▸ **Exercise instructions**
Only the lines from the top of the data through the one with "FIGURE 2 | Image" are to be written out, each exactly as it stands.

▸ **Input records**
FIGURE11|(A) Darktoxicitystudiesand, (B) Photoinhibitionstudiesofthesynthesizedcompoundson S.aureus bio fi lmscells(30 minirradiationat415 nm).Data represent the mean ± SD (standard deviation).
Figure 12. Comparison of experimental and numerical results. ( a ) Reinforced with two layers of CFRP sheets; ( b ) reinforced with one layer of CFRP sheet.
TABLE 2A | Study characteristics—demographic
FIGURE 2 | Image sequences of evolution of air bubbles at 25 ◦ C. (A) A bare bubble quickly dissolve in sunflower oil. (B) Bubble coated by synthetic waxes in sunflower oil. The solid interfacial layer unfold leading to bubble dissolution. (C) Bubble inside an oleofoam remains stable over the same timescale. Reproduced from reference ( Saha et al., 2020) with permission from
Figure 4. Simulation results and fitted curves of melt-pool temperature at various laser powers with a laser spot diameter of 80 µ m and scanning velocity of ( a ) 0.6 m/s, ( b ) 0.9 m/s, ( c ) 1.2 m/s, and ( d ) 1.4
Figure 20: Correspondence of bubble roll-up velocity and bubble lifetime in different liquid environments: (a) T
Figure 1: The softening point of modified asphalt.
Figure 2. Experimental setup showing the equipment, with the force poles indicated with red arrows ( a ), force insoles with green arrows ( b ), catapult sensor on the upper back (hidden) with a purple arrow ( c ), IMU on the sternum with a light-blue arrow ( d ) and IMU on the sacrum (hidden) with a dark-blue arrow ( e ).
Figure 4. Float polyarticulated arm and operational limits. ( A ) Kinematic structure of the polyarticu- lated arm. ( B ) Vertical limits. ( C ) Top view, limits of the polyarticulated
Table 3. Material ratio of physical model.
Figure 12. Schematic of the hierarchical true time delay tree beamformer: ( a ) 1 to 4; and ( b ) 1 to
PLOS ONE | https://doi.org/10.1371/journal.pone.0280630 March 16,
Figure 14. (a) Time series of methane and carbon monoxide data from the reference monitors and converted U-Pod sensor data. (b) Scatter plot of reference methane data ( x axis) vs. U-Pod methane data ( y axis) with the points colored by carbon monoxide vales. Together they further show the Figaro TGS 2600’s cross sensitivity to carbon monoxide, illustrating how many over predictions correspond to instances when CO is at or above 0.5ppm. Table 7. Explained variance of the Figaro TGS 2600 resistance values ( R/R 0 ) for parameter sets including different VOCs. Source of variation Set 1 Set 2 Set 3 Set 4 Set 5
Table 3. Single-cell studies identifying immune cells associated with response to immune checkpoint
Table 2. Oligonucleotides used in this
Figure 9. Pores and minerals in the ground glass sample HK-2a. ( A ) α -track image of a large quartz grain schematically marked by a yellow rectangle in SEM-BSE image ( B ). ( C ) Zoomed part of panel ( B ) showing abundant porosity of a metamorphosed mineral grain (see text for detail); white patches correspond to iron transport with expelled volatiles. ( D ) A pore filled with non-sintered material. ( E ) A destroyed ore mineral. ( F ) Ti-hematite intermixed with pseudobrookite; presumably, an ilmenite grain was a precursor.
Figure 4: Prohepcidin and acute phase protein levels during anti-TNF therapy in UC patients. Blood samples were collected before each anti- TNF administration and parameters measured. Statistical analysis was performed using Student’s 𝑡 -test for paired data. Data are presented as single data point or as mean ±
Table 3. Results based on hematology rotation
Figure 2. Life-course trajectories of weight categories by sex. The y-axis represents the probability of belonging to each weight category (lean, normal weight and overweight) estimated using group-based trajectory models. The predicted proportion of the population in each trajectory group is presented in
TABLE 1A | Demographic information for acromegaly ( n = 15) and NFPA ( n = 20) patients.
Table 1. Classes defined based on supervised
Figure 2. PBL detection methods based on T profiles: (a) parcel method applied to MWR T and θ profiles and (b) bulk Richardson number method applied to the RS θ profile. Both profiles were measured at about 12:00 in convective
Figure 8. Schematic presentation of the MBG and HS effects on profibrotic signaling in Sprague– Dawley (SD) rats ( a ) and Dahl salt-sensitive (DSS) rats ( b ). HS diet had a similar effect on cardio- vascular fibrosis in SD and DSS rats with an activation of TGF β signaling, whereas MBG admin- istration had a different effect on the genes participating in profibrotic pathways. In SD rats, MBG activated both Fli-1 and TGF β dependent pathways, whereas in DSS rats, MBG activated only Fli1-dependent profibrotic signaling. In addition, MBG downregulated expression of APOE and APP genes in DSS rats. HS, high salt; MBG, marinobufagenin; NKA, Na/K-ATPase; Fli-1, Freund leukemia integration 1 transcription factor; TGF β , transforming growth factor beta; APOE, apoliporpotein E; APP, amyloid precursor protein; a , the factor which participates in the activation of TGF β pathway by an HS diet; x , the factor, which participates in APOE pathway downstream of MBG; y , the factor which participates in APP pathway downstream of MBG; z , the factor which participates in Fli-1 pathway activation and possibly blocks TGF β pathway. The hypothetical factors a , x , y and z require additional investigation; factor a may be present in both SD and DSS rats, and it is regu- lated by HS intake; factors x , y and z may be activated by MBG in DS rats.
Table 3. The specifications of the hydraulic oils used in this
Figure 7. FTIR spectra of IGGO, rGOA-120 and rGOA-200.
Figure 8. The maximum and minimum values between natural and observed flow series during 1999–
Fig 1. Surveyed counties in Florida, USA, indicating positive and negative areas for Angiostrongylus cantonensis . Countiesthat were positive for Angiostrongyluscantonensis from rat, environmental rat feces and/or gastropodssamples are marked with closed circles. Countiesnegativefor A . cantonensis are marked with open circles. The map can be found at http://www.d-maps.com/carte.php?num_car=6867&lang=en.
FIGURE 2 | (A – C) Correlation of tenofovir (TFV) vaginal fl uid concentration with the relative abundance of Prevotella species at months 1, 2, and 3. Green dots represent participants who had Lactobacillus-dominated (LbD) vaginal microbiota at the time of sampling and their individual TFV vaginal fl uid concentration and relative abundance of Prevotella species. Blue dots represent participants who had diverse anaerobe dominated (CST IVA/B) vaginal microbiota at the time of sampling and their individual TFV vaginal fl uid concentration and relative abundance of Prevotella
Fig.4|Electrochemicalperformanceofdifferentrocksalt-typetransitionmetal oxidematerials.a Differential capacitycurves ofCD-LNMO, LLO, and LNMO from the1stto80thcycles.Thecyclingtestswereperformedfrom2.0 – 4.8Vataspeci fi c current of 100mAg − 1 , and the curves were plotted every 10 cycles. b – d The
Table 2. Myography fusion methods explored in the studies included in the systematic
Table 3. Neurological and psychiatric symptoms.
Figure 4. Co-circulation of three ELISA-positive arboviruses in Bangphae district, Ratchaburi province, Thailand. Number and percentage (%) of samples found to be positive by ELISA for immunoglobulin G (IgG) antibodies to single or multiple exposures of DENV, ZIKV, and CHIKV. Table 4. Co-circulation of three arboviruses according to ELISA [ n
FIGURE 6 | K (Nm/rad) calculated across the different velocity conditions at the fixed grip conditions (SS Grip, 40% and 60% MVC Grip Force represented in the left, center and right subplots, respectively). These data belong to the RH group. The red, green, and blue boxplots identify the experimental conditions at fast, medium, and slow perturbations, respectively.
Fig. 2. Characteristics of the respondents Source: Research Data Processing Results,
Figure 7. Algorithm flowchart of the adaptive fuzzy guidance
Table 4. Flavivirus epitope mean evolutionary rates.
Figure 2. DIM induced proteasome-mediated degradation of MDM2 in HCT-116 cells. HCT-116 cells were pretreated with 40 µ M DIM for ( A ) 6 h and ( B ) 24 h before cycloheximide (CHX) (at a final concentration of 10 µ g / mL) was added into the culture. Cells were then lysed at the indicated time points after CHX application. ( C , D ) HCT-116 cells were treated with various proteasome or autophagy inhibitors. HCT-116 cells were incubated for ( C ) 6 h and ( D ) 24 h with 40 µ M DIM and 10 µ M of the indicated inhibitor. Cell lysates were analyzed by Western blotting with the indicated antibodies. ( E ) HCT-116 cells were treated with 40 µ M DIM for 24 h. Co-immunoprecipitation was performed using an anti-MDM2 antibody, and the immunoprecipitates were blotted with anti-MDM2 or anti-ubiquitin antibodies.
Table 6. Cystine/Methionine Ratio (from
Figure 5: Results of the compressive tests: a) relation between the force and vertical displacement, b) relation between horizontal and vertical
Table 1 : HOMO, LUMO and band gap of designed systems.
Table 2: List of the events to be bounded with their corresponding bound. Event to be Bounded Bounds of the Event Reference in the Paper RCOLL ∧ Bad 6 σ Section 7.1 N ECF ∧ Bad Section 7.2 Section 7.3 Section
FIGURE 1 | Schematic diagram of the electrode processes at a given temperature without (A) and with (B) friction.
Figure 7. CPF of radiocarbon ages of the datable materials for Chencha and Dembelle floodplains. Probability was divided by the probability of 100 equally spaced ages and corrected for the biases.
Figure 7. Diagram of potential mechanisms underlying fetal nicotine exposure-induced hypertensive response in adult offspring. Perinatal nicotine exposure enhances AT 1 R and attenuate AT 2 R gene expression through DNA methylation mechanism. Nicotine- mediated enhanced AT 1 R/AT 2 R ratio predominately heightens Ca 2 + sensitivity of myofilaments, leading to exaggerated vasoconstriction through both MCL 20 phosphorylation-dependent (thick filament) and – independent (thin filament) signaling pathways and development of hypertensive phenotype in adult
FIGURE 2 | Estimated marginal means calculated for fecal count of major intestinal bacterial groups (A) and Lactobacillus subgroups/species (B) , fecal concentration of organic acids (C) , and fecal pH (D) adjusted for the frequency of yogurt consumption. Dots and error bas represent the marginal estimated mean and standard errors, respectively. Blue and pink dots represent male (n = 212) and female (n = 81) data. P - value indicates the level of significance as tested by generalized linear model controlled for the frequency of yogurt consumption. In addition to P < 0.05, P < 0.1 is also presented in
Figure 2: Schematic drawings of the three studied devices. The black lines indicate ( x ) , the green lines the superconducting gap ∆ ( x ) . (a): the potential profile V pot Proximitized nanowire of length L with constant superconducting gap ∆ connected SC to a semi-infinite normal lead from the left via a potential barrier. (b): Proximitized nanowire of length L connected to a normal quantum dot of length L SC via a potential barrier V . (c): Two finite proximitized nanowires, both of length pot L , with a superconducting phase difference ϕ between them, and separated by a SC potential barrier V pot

▸ **Result of this exercise**
FIGURE11|(A) Darktoxicitystudiesand, (B) Photoinhibitionstudiesofthesynthesizedcompoundson S.aureus bio fi lmscells(30 minirradiationat415 nm).Data represent the mean ± SD (standard deviation).
Figure 12. Comparison of experimental and numerical results. ( a ) Reinforced with two layers of CFRP sheets; ( b ) reinforced with one layer of CFRP sheet.
TABLE 2A | Study characteristics—demographic
FIGURE 2 | Image sequences of evolution of air bubbles at 25 ◦ C. (A) A bare bubble quickly dissolve in sunflower oil. (B) Bubble coated by synthetic waxes in sunflower oil. The solid interfacial layer unfold leading to bubble dissolution. (C) Bubble inside an oleofoam remains stable over the same timescale. Reproduced from reference ( Saha et al., 2020) with permission from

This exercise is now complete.